The online personals/dating category remained in the number one slot among leading content categories at $469.5 million, a four percent increase over 2003.

In contrast, entertainment/lifestyles, a category which includes digital music and multimedia sites, nearly doubled over the year, from $217.6 million in 2003 to $413.5 million in 2004. Buoyed by 90 percent year-over-year growth, entertainment/lifestyles supplanted the business/investment sector as the second-ranked paid content category. (Business/investment posted a 6.3 percent decline last year to $312.9 million, one of only three categories that dropped in 2004.)

The next two fastest growing online content categories were sports (including fantasy sports) and games.
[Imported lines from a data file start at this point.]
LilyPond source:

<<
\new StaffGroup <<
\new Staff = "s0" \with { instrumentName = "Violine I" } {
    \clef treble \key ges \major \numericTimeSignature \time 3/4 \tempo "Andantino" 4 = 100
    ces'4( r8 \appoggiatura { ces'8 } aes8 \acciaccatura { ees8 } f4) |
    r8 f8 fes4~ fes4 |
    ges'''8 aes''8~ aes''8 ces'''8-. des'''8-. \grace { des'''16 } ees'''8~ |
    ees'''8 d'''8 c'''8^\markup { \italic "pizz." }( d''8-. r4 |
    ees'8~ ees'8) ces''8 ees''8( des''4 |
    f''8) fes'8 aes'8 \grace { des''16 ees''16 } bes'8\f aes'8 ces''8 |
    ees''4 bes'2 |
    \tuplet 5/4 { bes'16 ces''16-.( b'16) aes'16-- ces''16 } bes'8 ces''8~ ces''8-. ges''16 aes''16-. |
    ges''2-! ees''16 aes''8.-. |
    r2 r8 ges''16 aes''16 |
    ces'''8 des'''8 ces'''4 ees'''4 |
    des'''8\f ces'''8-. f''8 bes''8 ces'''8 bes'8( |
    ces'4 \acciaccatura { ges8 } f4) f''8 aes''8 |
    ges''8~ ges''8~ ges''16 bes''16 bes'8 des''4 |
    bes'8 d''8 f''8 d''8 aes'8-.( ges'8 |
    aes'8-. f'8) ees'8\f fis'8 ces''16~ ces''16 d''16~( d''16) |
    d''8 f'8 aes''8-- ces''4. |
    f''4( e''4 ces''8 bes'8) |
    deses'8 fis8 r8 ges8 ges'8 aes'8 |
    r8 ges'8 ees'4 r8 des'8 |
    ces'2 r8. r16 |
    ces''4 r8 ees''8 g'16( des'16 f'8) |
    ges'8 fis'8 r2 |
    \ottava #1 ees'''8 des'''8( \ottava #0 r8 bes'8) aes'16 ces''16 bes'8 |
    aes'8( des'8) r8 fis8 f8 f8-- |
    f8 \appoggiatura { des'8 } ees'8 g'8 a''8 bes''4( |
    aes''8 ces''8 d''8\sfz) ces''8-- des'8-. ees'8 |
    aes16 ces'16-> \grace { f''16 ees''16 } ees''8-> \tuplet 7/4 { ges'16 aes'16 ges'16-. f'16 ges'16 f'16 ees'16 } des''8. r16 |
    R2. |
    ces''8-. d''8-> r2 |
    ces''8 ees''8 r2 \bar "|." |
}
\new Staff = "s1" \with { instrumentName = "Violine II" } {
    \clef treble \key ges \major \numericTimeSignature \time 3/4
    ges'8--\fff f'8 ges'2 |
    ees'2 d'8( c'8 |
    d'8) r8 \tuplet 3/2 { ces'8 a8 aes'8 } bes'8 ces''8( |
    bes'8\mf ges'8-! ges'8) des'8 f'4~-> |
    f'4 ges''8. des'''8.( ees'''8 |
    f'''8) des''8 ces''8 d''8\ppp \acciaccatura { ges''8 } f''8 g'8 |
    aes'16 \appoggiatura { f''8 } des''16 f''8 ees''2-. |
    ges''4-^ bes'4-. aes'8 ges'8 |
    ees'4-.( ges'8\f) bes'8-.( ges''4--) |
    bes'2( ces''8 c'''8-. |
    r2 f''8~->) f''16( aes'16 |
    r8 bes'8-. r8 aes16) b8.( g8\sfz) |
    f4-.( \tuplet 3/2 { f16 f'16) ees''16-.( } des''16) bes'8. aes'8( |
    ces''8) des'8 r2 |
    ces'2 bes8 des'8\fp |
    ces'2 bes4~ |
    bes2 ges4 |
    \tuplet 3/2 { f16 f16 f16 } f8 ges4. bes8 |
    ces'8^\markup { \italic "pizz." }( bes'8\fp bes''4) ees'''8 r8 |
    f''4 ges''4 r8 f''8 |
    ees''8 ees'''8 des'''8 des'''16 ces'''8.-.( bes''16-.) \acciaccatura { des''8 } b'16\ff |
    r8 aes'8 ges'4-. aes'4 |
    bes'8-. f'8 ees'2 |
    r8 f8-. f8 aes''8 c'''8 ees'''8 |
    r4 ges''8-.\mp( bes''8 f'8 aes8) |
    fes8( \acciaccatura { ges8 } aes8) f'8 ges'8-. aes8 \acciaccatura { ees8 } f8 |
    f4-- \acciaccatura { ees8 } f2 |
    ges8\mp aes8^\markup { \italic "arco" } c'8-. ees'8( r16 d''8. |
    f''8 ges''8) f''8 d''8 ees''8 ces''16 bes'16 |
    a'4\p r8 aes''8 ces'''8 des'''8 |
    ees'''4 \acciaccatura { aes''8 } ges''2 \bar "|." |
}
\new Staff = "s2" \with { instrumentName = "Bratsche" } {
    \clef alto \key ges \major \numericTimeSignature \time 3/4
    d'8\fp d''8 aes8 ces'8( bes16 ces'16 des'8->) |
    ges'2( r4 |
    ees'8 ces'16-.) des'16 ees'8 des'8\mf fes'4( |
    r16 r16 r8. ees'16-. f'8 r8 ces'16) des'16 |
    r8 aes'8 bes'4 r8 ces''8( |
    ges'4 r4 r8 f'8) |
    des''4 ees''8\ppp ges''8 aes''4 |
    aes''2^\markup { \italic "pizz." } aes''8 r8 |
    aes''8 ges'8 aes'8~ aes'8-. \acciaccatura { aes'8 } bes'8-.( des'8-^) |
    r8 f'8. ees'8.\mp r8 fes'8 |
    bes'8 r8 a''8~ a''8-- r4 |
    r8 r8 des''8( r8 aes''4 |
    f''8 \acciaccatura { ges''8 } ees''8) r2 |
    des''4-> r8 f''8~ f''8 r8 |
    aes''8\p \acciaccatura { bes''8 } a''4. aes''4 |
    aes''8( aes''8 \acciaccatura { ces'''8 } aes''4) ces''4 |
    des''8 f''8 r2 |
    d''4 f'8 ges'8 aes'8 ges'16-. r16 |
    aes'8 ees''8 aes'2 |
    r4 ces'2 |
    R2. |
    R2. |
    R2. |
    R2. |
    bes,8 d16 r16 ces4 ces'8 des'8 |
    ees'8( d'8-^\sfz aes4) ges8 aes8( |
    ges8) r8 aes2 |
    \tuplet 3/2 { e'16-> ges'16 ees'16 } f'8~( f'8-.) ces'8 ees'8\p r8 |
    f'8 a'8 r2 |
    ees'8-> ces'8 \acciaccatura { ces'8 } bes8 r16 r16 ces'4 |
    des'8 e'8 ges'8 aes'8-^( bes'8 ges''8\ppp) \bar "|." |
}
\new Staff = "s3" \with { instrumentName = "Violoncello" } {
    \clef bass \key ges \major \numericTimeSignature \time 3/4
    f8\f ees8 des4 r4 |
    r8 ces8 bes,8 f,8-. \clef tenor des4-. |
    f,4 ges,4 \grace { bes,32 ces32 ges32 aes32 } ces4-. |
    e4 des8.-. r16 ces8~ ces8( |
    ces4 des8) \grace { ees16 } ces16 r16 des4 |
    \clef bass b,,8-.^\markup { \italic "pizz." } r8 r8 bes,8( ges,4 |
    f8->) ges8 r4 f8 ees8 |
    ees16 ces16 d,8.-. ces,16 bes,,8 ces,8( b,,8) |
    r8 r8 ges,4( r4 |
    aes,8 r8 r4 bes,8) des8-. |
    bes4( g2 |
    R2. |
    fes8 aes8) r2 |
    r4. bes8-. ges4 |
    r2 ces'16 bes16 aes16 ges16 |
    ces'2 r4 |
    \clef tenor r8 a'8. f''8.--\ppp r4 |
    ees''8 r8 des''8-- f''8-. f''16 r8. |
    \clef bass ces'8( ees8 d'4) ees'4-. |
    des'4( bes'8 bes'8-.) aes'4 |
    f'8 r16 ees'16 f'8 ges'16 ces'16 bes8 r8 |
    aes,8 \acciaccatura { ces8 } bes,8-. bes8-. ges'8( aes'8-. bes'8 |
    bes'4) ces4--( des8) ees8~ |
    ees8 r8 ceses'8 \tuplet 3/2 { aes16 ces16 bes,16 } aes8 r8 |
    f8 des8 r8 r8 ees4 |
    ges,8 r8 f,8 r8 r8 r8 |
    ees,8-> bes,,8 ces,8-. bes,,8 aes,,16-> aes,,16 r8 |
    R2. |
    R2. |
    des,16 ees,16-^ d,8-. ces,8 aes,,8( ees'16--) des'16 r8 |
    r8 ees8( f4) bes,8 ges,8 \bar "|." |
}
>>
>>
Both have an entertainment component and posted double-digit growth, notes Michael Zimbalist, the OPA's president.

"There's a trend playing out," Zimbalist said. "We're seeing the evolution of the Internet from an information resource into a medium used for entertainment and fun."

While the report doesn't detail growth of entertainment/lifestyle subcategories, Zimbalist said the maturation of online music was a key drive of growth in the category.

"2004 was the year when legitimate online music services came into their own," he said. "My gut tells me this growth happened because of Napster coming back and the surge in iTunes and other online music services last year."

For Q4 2004, online content consumer spending reached an all-time high of $472 million, the eighth consecutive quarterly increase.

The study doesn't measure spending on adult, gambling, or illegal drug-related sites; software purchases; "get-rich-quick" schemes; ISPs; electronic faxing; Web-based email applications; or subscription games played through a non-browser interface.